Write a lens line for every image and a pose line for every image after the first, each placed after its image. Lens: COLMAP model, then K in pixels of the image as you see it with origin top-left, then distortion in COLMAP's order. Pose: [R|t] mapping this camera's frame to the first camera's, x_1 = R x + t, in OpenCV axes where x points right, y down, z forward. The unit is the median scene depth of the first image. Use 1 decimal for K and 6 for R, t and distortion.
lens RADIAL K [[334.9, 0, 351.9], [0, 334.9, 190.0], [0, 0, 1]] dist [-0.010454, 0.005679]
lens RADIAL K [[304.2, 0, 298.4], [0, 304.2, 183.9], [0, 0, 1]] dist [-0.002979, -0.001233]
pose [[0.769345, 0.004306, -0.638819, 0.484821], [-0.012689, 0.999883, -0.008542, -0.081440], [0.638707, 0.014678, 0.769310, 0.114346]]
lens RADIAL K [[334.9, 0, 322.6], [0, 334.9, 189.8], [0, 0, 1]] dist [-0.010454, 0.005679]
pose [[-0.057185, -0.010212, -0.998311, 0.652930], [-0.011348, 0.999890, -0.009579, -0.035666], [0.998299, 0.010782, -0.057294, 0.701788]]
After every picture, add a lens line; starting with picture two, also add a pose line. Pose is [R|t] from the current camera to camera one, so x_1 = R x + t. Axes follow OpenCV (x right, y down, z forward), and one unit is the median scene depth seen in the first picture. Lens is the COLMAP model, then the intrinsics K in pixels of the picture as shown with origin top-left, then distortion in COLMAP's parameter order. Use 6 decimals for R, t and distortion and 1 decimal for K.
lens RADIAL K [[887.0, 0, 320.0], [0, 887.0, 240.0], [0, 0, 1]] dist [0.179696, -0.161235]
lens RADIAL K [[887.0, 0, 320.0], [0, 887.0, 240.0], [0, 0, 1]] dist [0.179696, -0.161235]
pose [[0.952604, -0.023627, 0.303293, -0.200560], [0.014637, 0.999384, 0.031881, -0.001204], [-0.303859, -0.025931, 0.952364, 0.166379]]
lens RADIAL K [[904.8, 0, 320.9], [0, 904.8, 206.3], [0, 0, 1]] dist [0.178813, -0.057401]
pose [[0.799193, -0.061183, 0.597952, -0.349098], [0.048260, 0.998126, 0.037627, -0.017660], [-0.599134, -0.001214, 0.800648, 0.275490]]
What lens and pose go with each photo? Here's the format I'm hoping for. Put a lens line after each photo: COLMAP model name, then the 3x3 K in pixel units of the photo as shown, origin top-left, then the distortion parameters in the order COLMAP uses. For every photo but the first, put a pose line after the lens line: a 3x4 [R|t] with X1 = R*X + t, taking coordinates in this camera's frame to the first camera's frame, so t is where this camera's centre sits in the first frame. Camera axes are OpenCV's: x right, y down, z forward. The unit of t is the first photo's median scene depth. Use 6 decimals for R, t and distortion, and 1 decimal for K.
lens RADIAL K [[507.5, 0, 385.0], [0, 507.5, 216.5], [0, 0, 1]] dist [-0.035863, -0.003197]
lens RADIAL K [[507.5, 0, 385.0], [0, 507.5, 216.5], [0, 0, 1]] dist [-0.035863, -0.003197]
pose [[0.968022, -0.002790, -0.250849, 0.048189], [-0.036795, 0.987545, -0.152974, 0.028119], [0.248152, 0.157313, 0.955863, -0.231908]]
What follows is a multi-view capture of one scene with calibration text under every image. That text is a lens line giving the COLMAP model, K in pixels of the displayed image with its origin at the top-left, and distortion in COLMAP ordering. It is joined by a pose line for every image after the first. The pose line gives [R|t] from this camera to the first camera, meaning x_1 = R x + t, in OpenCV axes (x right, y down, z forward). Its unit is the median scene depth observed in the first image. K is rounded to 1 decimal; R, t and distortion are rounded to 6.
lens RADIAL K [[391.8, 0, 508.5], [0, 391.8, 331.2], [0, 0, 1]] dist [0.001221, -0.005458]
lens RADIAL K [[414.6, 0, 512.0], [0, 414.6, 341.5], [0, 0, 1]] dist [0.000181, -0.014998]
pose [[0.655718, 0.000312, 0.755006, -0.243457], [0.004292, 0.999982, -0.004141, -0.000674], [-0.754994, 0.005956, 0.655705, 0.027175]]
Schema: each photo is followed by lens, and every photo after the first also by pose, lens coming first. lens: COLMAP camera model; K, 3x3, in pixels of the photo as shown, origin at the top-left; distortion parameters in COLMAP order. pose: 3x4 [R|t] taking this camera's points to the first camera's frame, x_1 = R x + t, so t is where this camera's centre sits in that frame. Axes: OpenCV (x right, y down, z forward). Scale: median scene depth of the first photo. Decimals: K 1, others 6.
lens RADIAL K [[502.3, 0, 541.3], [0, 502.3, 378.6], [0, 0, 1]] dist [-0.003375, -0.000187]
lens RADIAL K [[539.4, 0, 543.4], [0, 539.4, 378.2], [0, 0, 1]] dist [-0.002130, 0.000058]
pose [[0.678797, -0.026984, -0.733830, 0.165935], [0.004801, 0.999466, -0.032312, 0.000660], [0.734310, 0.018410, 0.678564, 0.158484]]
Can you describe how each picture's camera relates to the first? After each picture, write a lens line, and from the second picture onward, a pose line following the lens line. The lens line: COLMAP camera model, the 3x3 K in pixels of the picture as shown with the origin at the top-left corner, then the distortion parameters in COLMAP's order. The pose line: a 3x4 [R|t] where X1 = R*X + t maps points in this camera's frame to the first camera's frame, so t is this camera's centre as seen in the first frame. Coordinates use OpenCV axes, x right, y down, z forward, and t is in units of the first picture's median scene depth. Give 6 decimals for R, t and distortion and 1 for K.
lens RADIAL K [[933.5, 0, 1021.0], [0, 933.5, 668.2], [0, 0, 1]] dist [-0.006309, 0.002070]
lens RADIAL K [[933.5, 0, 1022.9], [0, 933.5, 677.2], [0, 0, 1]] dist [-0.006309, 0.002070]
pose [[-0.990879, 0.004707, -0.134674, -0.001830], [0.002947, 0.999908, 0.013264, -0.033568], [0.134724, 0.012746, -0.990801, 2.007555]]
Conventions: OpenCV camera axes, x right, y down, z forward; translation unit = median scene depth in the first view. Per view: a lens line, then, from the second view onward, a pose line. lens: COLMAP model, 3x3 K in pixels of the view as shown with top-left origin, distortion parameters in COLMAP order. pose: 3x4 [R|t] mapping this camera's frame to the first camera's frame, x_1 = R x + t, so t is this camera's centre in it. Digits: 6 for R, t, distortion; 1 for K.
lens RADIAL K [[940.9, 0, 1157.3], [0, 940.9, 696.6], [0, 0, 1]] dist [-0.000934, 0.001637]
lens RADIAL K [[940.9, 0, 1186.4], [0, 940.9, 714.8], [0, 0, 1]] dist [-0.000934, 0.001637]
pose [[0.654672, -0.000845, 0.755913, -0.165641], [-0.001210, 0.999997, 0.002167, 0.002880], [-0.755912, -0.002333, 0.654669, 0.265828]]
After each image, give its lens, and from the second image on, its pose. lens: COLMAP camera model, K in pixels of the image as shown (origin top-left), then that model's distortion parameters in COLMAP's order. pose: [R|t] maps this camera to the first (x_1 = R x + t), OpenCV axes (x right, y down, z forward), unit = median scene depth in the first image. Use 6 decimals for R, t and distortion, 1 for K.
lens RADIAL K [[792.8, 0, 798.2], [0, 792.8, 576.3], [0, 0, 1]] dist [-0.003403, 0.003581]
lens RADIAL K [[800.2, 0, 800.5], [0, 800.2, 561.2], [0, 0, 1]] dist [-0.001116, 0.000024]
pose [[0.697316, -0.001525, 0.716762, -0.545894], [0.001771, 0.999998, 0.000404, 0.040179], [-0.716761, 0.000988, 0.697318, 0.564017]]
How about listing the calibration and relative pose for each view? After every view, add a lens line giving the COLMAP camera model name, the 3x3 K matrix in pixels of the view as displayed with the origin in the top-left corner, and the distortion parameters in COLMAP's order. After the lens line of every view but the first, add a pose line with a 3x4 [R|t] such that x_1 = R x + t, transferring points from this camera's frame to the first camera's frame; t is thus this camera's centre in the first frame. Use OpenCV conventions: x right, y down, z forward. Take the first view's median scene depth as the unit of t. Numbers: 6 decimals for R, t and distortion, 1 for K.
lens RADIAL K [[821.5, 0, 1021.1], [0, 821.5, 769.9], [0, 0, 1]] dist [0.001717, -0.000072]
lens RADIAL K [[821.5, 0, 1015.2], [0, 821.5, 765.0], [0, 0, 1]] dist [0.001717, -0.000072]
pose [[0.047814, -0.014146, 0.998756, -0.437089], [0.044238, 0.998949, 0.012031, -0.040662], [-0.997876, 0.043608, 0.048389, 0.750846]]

......

▶ [WHAT IS EXPECTED]
Reproduce the rows verbatim, beginning at the line containing "Schema: each photo" and continuing through the line containing "0.018410, 0.678564, 0.158484]]", both included.

▶ [COMPLETED TASK]
Schema: each photo is followed by lens, and every photo after the first also by pose, lens coming first. lens: COLMAP camera model; K, 3x3, in pixels of the photo as shown, origin at the top-left; distortion parameters in COLMAP order. pose: 3x4 [R|t] taking this camera's points to the first camera's frame, x_1 = R x + t, so t is where this camera's centre sits in that frame. Axes: OpenCV (x right, y down, z forward). Scale: median scene depth of the first photo. Decimals: K 1, others 6.
lens RADIAL K [[502.3, 0, 541.3], [0, 502.3, 378.6], [0, 0, 1]] dist [-0.003375, -0.000187]
lens RADIAL K [[539.4, 0, 543.4], [0, 539.4, 378.2], [0, 0, 1]] dist [-0.002130, 0.000058]
pose [[0.678797, -0.026984, -0.733830, 0.165935], [0.004801, 0.999466, -0.032312, 0.000660], [0.734310, 0.018410, 0.678564, 0.158484]]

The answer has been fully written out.